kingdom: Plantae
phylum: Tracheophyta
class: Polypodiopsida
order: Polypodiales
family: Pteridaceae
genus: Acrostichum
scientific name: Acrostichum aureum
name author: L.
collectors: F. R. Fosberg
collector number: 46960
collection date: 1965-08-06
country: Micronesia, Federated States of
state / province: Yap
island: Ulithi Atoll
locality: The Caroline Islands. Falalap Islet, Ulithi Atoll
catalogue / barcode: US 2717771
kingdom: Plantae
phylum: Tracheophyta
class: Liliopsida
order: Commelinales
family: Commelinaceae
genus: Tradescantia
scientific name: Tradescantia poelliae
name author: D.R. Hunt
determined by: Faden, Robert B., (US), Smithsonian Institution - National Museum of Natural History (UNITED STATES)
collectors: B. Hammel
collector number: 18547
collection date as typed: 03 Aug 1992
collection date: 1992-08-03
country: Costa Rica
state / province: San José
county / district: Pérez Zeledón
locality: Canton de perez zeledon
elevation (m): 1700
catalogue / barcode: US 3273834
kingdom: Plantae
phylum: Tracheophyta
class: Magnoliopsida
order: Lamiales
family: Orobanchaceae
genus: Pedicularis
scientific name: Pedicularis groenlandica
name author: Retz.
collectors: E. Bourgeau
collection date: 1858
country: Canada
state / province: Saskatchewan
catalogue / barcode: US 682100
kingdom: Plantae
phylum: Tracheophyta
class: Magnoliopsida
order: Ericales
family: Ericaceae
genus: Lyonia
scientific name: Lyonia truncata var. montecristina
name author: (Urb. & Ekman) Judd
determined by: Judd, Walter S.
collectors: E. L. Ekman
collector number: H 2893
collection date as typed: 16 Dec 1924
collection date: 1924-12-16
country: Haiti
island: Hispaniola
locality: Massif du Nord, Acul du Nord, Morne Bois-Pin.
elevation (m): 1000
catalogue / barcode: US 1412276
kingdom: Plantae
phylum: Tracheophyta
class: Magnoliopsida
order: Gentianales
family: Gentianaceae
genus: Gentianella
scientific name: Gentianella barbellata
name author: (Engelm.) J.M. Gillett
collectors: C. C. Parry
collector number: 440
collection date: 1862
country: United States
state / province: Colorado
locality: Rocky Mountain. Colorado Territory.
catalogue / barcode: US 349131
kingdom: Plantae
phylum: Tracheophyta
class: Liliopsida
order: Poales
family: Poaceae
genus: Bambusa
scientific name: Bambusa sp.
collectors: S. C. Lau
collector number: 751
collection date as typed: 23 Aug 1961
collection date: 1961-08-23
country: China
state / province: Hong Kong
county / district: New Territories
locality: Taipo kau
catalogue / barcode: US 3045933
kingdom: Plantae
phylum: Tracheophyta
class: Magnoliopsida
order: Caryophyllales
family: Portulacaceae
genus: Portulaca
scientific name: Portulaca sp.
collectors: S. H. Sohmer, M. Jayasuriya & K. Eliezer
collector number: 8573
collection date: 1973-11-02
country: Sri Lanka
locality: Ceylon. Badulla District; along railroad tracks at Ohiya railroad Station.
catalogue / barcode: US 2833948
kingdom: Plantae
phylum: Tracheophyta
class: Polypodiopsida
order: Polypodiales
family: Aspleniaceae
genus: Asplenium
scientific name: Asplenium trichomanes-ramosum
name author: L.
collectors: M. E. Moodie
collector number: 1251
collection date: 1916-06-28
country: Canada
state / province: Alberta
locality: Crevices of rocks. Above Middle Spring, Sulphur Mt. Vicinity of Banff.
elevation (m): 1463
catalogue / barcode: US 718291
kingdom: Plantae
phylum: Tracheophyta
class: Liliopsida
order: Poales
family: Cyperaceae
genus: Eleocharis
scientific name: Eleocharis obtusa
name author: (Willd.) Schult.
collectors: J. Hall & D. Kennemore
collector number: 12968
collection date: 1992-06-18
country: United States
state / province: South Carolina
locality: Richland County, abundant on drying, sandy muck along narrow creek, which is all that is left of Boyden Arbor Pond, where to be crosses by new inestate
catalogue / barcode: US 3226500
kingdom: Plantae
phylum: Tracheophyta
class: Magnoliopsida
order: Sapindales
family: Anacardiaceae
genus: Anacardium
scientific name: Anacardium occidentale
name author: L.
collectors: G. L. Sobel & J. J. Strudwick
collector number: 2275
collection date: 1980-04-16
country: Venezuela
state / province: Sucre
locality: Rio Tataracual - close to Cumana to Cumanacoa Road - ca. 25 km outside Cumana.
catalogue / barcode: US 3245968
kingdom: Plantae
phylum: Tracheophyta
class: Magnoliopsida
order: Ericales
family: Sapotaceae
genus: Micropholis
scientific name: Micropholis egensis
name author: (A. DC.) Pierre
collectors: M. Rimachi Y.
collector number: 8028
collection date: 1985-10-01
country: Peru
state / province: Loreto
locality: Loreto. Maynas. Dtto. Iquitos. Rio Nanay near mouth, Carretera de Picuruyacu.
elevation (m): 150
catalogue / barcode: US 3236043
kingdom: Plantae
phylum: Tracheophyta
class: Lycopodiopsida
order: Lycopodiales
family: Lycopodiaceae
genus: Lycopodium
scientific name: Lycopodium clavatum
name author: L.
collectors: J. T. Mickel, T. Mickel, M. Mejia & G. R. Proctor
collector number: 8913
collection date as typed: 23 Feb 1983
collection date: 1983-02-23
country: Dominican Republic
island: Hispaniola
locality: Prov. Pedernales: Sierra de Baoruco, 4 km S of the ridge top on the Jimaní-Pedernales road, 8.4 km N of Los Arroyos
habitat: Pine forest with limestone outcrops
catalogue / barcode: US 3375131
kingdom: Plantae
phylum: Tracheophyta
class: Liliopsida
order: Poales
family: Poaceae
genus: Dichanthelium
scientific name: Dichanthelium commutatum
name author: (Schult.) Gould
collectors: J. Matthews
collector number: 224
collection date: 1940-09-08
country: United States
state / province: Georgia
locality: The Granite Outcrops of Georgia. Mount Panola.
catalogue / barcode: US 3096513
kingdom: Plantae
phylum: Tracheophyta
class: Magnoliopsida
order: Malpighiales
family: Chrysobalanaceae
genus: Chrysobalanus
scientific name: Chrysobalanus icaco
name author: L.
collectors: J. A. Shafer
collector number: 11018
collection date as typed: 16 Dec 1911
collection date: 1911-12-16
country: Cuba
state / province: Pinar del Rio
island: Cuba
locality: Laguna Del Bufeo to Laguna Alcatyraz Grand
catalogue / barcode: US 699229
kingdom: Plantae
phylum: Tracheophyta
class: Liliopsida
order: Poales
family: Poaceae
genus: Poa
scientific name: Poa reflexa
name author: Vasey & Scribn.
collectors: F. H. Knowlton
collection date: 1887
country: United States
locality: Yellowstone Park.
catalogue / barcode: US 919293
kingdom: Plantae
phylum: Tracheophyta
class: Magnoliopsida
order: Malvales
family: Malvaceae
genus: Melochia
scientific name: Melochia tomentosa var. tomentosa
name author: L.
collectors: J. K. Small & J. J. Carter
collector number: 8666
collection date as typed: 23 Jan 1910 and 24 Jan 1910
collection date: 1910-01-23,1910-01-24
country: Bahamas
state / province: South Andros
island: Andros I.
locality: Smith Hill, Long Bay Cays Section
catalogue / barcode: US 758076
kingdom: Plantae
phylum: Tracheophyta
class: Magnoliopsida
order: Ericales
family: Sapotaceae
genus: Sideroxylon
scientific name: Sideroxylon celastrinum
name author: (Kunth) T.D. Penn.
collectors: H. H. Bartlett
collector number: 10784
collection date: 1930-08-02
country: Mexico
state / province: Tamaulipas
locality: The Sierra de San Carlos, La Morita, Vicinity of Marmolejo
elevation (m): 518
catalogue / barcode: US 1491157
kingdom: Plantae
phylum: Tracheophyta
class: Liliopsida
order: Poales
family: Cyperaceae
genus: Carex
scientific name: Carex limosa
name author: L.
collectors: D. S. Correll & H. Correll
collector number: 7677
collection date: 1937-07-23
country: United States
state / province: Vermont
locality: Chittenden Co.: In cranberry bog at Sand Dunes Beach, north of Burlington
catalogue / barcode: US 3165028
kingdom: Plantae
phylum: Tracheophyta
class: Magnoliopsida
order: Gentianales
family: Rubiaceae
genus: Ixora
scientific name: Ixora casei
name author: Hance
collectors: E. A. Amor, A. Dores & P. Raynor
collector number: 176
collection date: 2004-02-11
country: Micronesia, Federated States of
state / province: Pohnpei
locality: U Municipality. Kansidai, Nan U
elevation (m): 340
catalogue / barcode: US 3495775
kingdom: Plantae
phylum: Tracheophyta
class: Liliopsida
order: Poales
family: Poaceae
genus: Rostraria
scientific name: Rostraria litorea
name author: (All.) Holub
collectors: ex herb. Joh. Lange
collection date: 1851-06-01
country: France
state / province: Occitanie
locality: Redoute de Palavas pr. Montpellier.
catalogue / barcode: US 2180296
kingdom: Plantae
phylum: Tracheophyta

- [Job]: Give the rows again from the line with "state / province: Colorado" up to and including the line with "collection date as typed: 23 Aug 1961", switching "catalogue" to "catalog" and leaving everything else unchanged.

- [Problem solution]:
state / province: Colorado
locality: Rocky Mountain. Colorado Territory.
catalog / barcode: US 349131
kingdom: Plantae
phylum: Tracheophyta
class: Liliopsida
order: Poales
family: Poaceae
genus: Bambusa
scientific name: Bambusa sp.
collectors: S. C. Lau
collector number: 751
collection date as typed: 23 Aug 1961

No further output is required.